Quello che Silvia sapeva, in modo inconscio, è che quella realtà del Kenya,
piena di miserie e d'insidie, come d’altra parte la realtà di tutti i paesi
del continente africano, avrebbe in qualche modo travolto la sua esistenza sia
a livello emozionale sia a livello personale. L’andare lì, avrebbe avuto un
impatto sulla sua identità, un impatto non innocuo ma sostanziale. Perciò il
nostro personaggio era ben cosciente che sarebbe sceso a compromesso con quella
realtà: è un modo per adattarsi all’ambiente. “la Adriana Meis” del romanzo Silvia Romano si
sentiva in questo modo artefice del proprio destino con una cultura cosmopolita
e universalista. Nella sua mente l’appartenenza ad una identità è qualcosa di
riduttivo e di semplicistico e non attinente a quella scelta fatta quando
decise di intraprendere questa appassionante avventura della cooperante.
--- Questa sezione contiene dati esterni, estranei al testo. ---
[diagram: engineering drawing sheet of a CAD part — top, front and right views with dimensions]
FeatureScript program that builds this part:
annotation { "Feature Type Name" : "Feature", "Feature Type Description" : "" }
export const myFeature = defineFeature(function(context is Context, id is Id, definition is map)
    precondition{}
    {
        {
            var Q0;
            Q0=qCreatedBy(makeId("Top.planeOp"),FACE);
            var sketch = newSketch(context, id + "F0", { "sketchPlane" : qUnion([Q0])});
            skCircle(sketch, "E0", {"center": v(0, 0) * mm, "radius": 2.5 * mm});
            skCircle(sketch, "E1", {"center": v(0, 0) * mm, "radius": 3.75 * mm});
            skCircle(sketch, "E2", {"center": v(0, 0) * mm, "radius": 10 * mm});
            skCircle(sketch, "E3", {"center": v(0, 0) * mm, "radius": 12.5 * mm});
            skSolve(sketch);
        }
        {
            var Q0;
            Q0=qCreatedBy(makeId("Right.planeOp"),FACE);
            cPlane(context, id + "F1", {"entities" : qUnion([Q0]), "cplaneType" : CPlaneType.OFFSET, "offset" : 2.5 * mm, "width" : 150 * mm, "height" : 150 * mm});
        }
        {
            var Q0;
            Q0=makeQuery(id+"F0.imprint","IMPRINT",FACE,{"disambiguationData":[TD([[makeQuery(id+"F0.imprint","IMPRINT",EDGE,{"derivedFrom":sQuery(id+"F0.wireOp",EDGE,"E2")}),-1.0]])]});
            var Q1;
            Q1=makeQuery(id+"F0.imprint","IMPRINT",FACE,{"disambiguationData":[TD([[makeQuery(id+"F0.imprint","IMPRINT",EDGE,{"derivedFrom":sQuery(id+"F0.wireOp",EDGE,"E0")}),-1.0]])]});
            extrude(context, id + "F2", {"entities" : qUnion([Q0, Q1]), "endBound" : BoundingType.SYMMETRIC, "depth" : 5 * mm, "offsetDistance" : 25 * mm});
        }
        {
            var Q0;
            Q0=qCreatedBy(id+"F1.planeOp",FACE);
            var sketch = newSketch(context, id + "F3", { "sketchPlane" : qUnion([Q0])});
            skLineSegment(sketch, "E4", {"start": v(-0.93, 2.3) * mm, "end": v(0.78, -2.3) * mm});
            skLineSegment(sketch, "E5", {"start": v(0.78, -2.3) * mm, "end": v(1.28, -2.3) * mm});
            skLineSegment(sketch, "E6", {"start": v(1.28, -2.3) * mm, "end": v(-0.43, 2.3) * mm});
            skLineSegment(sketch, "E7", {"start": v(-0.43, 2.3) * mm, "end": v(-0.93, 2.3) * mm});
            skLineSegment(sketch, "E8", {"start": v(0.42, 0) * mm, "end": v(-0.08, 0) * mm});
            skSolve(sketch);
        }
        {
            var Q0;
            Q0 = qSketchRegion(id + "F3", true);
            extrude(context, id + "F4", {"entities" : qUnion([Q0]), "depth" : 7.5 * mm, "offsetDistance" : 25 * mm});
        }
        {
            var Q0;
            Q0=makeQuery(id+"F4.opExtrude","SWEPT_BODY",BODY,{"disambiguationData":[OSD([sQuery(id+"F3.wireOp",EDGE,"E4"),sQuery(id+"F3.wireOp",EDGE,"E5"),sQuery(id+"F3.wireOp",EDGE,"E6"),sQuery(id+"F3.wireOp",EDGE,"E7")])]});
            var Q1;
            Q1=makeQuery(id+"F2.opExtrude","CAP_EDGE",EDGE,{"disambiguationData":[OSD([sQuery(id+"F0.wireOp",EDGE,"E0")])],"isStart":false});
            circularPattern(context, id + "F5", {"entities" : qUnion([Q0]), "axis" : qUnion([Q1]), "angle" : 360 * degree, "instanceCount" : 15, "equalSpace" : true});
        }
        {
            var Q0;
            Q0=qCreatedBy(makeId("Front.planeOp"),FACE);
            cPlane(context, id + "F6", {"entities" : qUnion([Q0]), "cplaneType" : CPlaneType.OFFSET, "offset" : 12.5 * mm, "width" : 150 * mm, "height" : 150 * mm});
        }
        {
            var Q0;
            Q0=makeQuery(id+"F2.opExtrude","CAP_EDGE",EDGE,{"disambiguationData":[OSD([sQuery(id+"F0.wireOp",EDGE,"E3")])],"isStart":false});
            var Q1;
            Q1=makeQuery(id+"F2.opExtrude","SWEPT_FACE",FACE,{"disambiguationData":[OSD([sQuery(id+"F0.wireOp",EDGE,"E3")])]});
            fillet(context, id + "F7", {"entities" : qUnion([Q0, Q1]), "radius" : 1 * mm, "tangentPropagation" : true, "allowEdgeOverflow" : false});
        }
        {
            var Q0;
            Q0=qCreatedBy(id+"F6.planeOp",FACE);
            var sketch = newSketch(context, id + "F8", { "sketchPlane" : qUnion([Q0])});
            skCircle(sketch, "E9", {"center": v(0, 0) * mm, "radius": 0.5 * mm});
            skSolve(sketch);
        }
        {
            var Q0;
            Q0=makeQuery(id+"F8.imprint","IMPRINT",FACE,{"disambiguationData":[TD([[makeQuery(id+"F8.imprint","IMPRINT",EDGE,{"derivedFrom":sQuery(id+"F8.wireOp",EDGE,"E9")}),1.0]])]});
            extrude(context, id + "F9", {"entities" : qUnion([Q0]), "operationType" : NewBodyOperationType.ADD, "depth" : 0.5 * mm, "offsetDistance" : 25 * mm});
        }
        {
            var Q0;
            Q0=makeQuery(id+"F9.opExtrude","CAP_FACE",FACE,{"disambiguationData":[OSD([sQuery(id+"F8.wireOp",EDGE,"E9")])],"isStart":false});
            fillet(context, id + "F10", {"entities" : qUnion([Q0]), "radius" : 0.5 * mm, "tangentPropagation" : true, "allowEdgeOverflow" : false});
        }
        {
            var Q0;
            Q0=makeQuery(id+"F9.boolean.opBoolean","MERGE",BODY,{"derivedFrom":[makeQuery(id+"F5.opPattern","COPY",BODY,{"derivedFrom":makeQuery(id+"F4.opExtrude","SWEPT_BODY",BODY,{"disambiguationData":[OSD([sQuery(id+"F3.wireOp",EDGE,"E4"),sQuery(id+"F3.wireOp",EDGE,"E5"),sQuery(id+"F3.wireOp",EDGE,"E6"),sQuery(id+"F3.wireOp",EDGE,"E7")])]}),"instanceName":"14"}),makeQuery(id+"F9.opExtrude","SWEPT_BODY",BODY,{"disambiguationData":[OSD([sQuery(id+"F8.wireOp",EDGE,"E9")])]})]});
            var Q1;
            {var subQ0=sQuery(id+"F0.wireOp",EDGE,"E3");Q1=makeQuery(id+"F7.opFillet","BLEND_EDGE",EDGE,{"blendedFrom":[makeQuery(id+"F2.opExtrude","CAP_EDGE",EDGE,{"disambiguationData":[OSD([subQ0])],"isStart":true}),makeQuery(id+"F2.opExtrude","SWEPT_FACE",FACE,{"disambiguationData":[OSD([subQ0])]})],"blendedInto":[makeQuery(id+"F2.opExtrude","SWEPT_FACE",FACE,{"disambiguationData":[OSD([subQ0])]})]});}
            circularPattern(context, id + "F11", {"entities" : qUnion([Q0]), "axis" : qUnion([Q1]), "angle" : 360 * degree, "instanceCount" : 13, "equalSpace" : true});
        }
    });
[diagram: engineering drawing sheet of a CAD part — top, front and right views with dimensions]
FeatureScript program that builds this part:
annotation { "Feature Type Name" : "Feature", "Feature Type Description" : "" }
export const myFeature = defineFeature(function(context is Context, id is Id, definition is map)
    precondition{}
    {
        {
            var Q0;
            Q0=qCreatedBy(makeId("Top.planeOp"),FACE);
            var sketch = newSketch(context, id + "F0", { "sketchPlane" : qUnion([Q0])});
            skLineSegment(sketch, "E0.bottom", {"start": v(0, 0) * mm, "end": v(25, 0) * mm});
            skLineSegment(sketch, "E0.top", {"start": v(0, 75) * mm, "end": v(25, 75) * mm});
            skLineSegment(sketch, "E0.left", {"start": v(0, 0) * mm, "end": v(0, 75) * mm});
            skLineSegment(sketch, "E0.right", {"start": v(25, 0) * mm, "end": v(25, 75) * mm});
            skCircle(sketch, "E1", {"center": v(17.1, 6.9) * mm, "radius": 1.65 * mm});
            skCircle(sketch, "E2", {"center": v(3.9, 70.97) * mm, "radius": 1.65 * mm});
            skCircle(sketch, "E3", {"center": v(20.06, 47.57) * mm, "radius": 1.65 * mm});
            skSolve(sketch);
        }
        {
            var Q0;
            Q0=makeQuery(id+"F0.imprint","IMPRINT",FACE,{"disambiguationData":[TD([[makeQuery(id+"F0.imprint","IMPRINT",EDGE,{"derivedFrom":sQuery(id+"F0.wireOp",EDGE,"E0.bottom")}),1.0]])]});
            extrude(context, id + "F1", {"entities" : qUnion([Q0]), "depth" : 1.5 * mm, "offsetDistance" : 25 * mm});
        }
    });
Poi
avvenne il rapimento ad opera di Al Shabab, organizzazione estremista armata
che lotta per instaurare uno stato islamico nel corno d’Africa. Qui, quella “Adriana Meis” fino a quel momento
sviluppata in un contesto di libertà e di universilità di valori subisce un’aggressione
letale. Quelle tristi vicende del suo rapimento sono tutte da scrivere e da
interpretare, ma il nostro immaginario per quanto si sforzi a ricostruire
quegli struggenti situazioni di dolore e di privazione della libertà, non potrà
mai essere così esauriente e preciso. Ciononostante “Adriana Meis”, decise di
superare quel personaggio bello e universale che aveva sognato e costruito per
aderire ad un’altra identità, magari foss’anche per provare le emozioni e le
sofferenze delle donne che aveva conosciuto nella sua prigionia o per puro
convincimento; chi lo sa? E’ una metamorfosi potente e travolgente che la sua
mente e il suo fisico hanno sperimentano. La mutevole psicologia di questo nuovo
personaggio stupisce ancora nonostante la liberazione ad opera dei nostri
servizi segreti. Questa volta Silvia, ovvero la "fu silvia Romano” ritorna a Milano
vestita con uno chador. Scendendo dall’aereo che l’ha riportata in patria,
commuove e stupisce la comunità nazionale. “ Come si domandano i pettegoli e i
villani: Silvia Romano non è più una di noi! Ella ha abbracciato l’identità dei
suoi rapitori, stupendoci ancora. Ma perché si domandano ancora: non era meglio
l’identità cristiana del suo paese natio? Insomma questa vicenda solleva un
polverone come una tempesta di sabbia. La gente rifiuta di capacitarsi che
quella è Silvia. La sua tunica allude a quelle indossate da donne sottomesse e
inferiori. “E’ una terrorista da impiccare!”, tuona addirittura un deputato
dell’Assemblea nazionale. Che vergogna! Ma in verità solo la "Fu Silvia" sa del
perché la sua mente ha subito questa nuova stupefacente metamorfosi. Osservando il
suo viso scolpito dal dolore e dalle emozioni, si capisce la profondità delle ferite che aveva subito. Spesso le ferite dell’anima non guariscono mai. Quelle
sono e rimangono invisibili. Per ora accontentiamo del suo sorriso e del fatto
che ognuno è libero di scegliersi una propria identità, senza essere odiato e
insultato dai balordi e gli ignoranti. Quel chador che ella indossa ora cela un’universalità
che sta per rivelarsi: gli uomini sono uguali, a prescindere delle loro
vesti e del loro credo. La meraviglia fa parte del gioco dell'essere, così come il pettegolezzo costella le relazioni umane. Sarà questa la lezione del suo nuovo personaggio, in
attesa di altre metamorfosi…
Quello che accumuna i
due personaggi è l’aspetto psicologico turbolento, Andrea Meis e la Fu Silvia
Romano sono due personaggi in perenne ricerca di un’identità, ma le loro vite e
le loro morti rappresentano non solo un momento di rottura con la realtà d’origine
ma uno slancio verso nuove interpretazioni edificanti e appassionanti.